— start of ENTRIES PROVIDED —
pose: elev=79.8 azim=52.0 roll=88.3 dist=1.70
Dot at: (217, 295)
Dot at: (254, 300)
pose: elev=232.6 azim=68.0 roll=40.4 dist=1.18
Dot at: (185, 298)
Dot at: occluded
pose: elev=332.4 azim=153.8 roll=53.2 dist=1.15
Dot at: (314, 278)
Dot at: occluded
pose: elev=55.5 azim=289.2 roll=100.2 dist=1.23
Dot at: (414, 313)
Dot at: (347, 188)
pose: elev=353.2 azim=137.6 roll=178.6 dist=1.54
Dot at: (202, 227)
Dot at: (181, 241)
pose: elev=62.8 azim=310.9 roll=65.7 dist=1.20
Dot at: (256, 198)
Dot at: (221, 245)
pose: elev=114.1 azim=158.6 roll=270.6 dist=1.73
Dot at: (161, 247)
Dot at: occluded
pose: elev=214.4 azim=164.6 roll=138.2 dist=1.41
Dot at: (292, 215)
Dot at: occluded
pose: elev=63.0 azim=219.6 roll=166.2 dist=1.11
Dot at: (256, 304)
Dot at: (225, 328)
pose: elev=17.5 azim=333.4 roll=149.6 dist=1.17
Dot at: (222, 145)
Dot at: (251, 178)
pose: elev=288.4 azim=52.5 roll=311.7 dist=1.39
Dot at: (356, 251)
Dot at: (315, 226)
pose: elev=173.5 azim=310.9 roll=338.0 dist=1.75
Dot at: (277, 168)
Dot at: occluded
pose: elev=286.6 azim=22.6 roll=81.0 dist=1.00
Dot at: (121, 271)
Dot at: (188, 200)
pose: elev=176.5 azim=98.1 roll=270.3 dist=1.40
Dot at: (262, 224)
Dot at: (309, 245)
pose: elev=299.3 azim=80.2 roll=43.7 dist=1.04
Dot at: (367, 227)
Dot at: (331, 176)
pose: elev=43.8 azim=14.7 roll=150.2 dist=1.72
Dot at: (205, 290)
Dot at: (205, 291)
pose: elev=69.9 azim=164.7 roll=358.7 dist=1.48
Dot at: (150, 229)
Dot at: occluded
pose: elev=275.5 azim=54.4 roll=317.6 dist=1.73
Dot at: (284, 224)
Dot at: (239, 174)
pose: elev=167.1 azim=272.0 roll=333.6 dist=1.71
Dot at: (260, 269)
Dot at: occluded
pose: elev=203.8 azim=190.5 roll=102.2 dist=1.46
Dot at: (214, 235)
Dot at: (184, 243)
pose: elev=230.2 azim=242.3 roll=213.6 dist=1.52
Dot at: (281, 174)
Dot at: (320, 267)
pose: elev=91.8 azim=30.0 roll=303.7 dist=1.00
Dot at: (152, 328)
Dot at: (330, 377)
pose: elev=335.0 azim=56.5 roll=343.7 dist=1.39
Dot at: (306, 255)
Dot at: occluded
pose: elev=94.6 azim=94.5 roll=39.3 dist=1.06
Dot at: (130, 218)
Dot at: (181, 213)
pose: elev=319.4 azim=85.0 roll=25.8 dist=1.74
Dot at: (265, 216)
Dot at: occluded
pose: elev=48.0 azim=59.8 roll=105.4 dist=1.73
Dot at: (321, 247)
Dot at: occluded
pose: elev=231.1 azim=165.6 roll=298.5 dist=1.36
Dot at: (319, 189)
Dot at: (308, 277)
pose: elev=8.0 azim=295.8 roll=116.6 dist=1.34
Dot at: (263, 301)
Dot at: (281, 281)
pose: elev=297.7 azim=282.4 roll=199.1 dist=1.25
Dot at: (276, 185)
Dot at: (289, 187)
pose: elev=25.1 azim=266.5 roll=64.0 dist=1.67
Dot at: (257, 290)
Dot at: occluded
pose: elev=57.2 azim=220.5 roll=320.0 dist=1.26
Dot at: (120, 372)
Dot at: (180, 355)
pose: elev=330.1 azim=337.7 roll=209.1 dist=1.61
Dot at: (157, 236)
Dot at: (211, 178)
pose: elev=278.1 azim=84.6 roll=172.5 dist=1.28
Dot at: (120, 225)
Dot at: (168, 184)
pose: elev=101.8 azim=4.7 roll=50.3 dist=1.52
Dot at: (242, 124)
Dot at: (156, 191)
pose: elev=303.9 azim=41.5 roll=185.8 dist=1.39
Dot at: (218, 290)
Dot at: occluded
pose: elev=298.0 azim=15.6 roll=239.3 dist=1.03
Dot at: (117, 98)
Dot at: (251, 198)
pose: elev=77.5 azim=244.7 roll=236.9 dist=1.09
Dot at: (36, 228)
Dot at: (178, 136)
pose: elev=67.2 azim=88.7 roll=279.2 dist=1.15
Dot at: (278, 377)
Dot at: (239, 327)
— end of ENTRIES PROVIDED —
- [WORK TO BE COMPLETED]: Recast all of the material above as a numbered list, one line per item, and leave out any blank lines.

- [COMPLETE OUTPUT]:
1. pose: elev=79.8 azim=52.0 roll=88.3 dist=1.70
2. Dot at: (217, 295)
3. Dot at: (254, 300)
4. pose: elev=232.6 azim=68.0 roll=40.4 dist=1.18
5. Dot at: (185, 298)
6. Dot at: occluded
7. pose: elev=332.4 azim=153.8 roll=53.2 dist=1.15
8. Dot at: (314, 278)
9. Dot at: occluded
10. pose: elev=55.5 azim=289.2 roll=100.2 dist=1.23
11. Dot at: (414, 313)
12. Dot at: (347, 188)
13. pose: elev=353.2 azim=137.6 roll=178.6 dist=1.54
14. Dot at: (202, 227)
15. Dot at: (181, 241)
16. pose: elev=62.8 azim=310.9 roll=65.7 dist=1.20
17. Dot at: (256, 198)
18. Dot at: (221, 245)
19. pose: elev=114.1 azim=158.6 roll=270.6 dist=1.73
20. Dot at: (161, 247)
21. Dot at: occluded
22. pose: elev=214.4 azim=164.6 roll=138.2 dist=1.41
23. Dot at: (292, 215)
24. Dot at: occluded
25. pose: elev=63.0 azim=219.6 roll=166.2 dist=1.11
26. Dot at: (256, 304)
27. Dot at: (225, 328)
28. pose: elev=17.5 azim=333.4 roll=149.6 dist=1.17
29. Dot at: (222, 145)
30. Dot at: (251, 178)
31. pose: elev=288.4 azim=52.5 roll=311.7 dist=1.39
32. Dot at: (356, 251)
33. Dot at: (315, 226)
34. pose: elev=173.5 azim=310.9 roll=338.0 dist=1.75
35. Dot at: (277, 168)
36. Dot at: occluded
37. pose: elev=286.6 azim=22.6 roll=81.0 dist=1.00
38. Dot at: (121, 271)
39. Dot at: (188, 200)
40. pose: elev=176.5 azim=98.1 roll=270.3 dist=1.40
41. Dot at: (262, 224)
42. Dot at: (309, 245)
43. pose: elev=299.3 azim=80.2 roll=43.7 dist=1.04
44. Dot at: (367, 227)
45. Dot at: (331, 176)
46. pose: elev=43.8 azim=14.7 roll=150.2 dist=1.72
47. Dot at: (205, 290)
48. Dot at: (205, 291)
49. pose: elev=69.9 azim=164.7 roll=358.7 dist=1.48
50. Dot at: (150, 229)
51. Dot at: occluded
52. pose: elev=275.5 azim=54.4 roll=317.6 dist=1.73
53. Dot at: (284, 224)
54. Dot at: (239, 174)
55. pose: elev=167.1 azim=272.0 roll=333.6 dist=1.71
56. Dot at: (260, 269)
57. Dot at: occluded
58. pose: elev=203.8 azim=190.5 roll=102.2 dist=1.46
59. Dot at: (214, 235)
60. Dot at: (184, 243)
61. pose: elev=230.2 azim=242.3 roll=213.6 dist=1.52
62. Dot at: (281, 174)
63. Dot at: (320, 267)
64. pose: elev=91.8 azim=30.0 roll=303.7 dist=1.00
65. Dot at: (152, 328)
66. Dot at: (330, 377)
67. pose: elev=335.0 azim=56.5 roll=343.7 dist=1.39
68. Dot at: (306, 255)
69. Dot at: occluded
70. pose: elev=94.6 azim=94.5 roll=39.3 dist=1.06
71. Dot at: (130, 218)
72. Dot at: (181, 213)
73. pose: elev=319.4 azim=85.0 roll=25.8 dist=1.74
74. Dot at: (265, 216)
75. Dot at: occluded
76. pose: elev=48.0 azim=59.8 roll=105.4 dist=1.73
77. Dot at: (321, 247)
78. Dot at: occluded
79. pose: elev=231.1 azim=165.6 roll=298.5 dist=1.36
80. Dot at: (319, 189)
81. Dot at: (308, 277)
82. pose: elev=8.0 azim=295.8 roll=116.6 dist=1.34
83. Dot at: (263, 301)
84. Dot at: (281, 281)
85. pose: elev=297.7 azim=282.4 roll=199.1 dist=1.25
86. Dot at: (276, 185)
87. Dot at: (289, 187)
88. pose: elev=25.1 azim=266.5 roll=64.0 dist=1.67
89. Dot at: (257, 290)
90. Dot at: occluded
91. pose: elev=57.2 azim=220.5 roll=320.0 dist=1.26
92. Dot at: (120, 372)
93. Dot at: (180, 355)
94. pose: elev=330.1 azim=337.7 roll=209.1 dist=1.61
95. Dot at: (157, 236)
96. Dot at: (211, 178)
97. pose: elev=278.1 azim=84.6 roll=172.5 dist=1.28
98. Dot at: (120, 225)
99. Dot at: (168, 184)
100. pose: elev=101.8 azim=4.7 roll=50.3 dist=1.52
101. Dot at: (242, 124)
102. Dot at: (156, 191)
103. pose: elev=303.9 azim=41.5 roll=185.8 dist=1.39
104. Dot at: (218, 290)
105. Dot at: occluded
106. pose: elev=298.0 azim=15.6 roll=239.3 dist=1.03
107. Dot at: (117, 98)
108. Dot at: (251, 198)
109. pose: elev=77.5 azim=244.7 roll=236.9 dist=1.09
110. Dot at: (36, 228)
111. Dot at: (178, 136)
112. pose: elev=67.2 azim=88.7 roll=279.2 dist=1.15
113. Dot at: (278, 377)
114. Dot at: (239, 327)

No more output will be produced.